WORK INSTRUCTION 1: List every year named in the passage about Wood's early life and career, in the order they appear.
WORK INSTRUCTION 2: Extend the account of Wood's life, picking up after its final sentence.

GIVEN TEXT:
========

Wood was born in 1860 to an established New England family; his father was a Union Army physician during the Civil War and was practicing on Cape Cod when he died unexpectedly in 1880. The family was left destitute, but Wood was able to continue his education when a wealthy family friend agreed to pay for him to attend Harvard Medical School, which at the time did not require any prior college. He graduated in 1883 and was selected for a prized internship at Boston City Hospital; however, he was dismissed for a rule violation that the program director later admitted was a mistake.

Unable to support himself in practice in Boston, Wood turned to the U.S. Army, a decision that would change his life. Assigned to Fort Huachuca in Arizona, Wood participated in the yearlong pursuit and final surrender of Geronimo; for his role he was awarded the Medal of Honor in 1898. His experiences in the wild and rugged terrain of the west triggered a legendary and lifelong pursuit of hard and stressful physical activity. Transferred to California, Wood met Louise Condit-Smith, ward of an associate justice of the U.S. Supreme Court. When they married in November 1890 in Washington, DC, the ceremony was attended by all of the Supreme Court justices.

In 1893 while assigned to Fort McPherson outside Atlanta, Wood, whose duties were not demanding, needed a physical outlet for his unbounded energies. He enrolled at Georgia Tech at age 33 to play football. He was eligible to play because he had not previously attended college. He scored 5 touchdowns, winning the game against rival University of Georgia.

========

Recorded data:
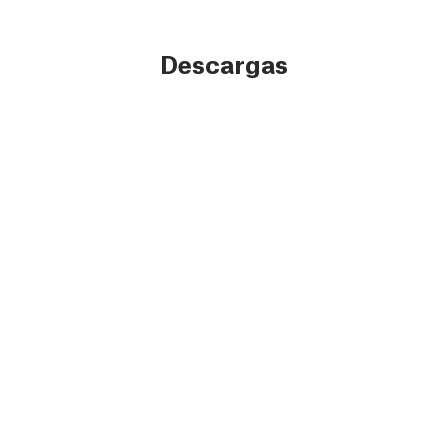
Descargas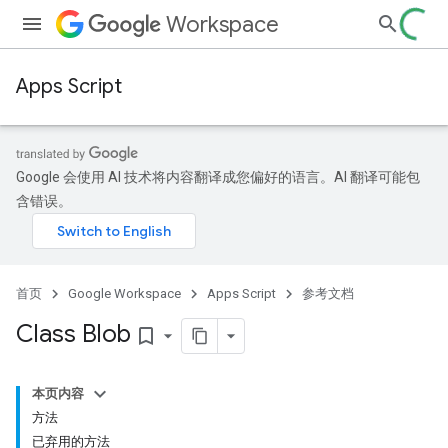
Workspace
Apps Script
Google 会使用 AI 技术将内容翻译成您偏好的语言。AI 翻译可能包
含错误。
首页
Google Workspace
Apps Script
参考文档
Class Blob
bookmark_border
本页内容
方法
已弃用的方法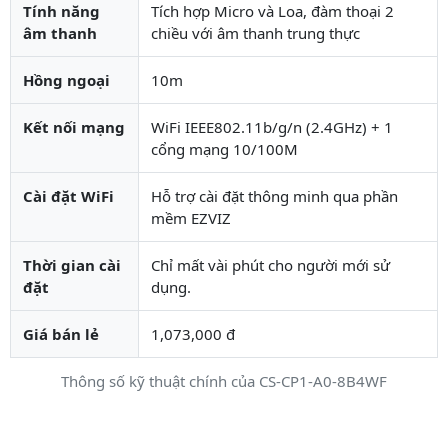
Tính năng
Tích hợp Micro và Loa, đàm thoại 2
âm thanh
chiều với âm thanh trung thực
Hồng ngoại
10m
Kết nối mạng
WiFi IEEE802.11b/g/n (2.4GHz) + 1
cổng mạng 10/100M
Cài đặt WiFi
Hỗ trợ cài đặt thông minh qua phần
mềm EZVIZ
Thời gian cài
Chỉ mất vài phút cho người mới sử
đặt
dụng.
Giá bán lẻ
1,073,000 đ
Thông số kỹ thuật chính của CS-CP1-A0-8B4WF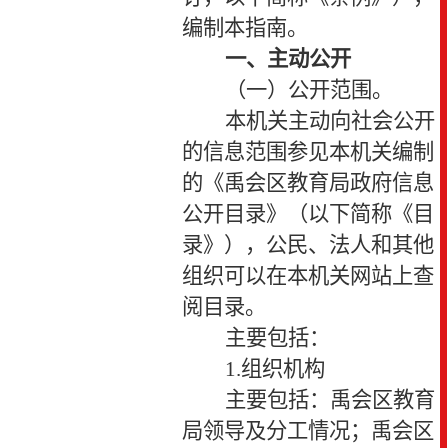
编制本指南。
一、主动公开
（一）公开范围。
本机关主动向社会公开
的信息范围参见本机关编制
的《禹会区教育局政府信息
公开目录》（以下简称《目
录》），公民、法人和其他
组织可以在本机关网站上查
阅目录。
主要包括：
1.
组织机构
主要包括：禹会区教育
局领导及分工情况；禹会区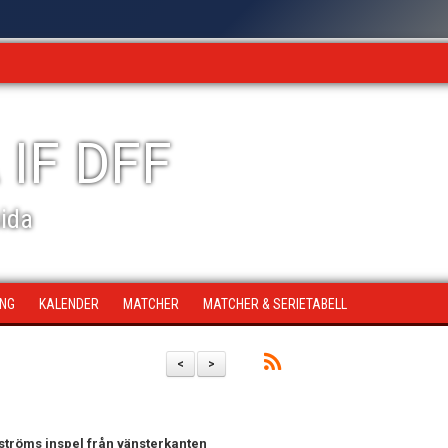
 IF DFF
sida
ING
KALENDER
MATCHER
MATCHER & SERIETABELL
<
>
Åströms inspel från vänsterkanten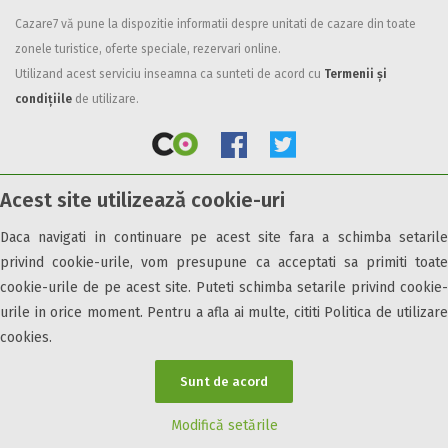
Cazare7 vă pune la dispozitie informatii despre unitati de cazare din toate
Facilități
zonele turistice, oferte speciale, rezervari online.
Internet wireless
Utilizand acest serviciu inseamna ca sunteti de acord cu
Termenii și
Parcare
condițiile
de utilizare.
Plata cu cardul
Restaurant
All inclusive
Acest site utilizează cookie-uri
Pensiune completa
© 2026 Cazare7. Toate drepturile rezervate.
Demipensiune
Daca navigati in continuare pe acest site fara a schimba setarile
Mic dejun
privind cookie-urile, vom presupune ca acceptati sa primiti toate
Obiective turistice
Informații utile
Parteneri Cazare7
Harta Cazare7
Accepta animale
cookie-urile de pe acest site. Puteti schimba setarile privind cookie-
Accepta voucher vacanta
urile in orice moment. Pentru a afla ai multe, cititi Politica de utilizare
cookies.
Acces bucatarie
Acces persoane cu dizabilități
Sunt de acord
ATV
Bar
Modifică setările
Beauty center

========

ANSWER AREA 1: 1860, 1880, 1883, 1898, 1890, 1893

ANSWER AREA 2:
Later, Wood was assigned to Washington, where he quickly became known and sought after as a physician. He served many of the political and military elite, including presidents Grover Cleveland and William McKinley. In 1897, he met Theodore Roosevelt, the 38-year-old assistant secretary of the U.S. Navy who shared his love of outdoor adventure and the military. They became fast friends/companions/competitors; Roosevelt wrote to a friend that he had found a “playmate.”

When the U.S.S. Maine was sunk in Havana Harbor in 1898 and war was declared on Spain, Wood and Roosevelt schemed on how to go to war together. Wood the career soldier and Roosevelt the career politician had excellent connections and became commander and deputy commander of the First Volunteer Calvary, later famously known as the Rough Riders. When a more senior general became ill, Wood was promoted to brigadier general, and Roosevelt became the regiment colonel.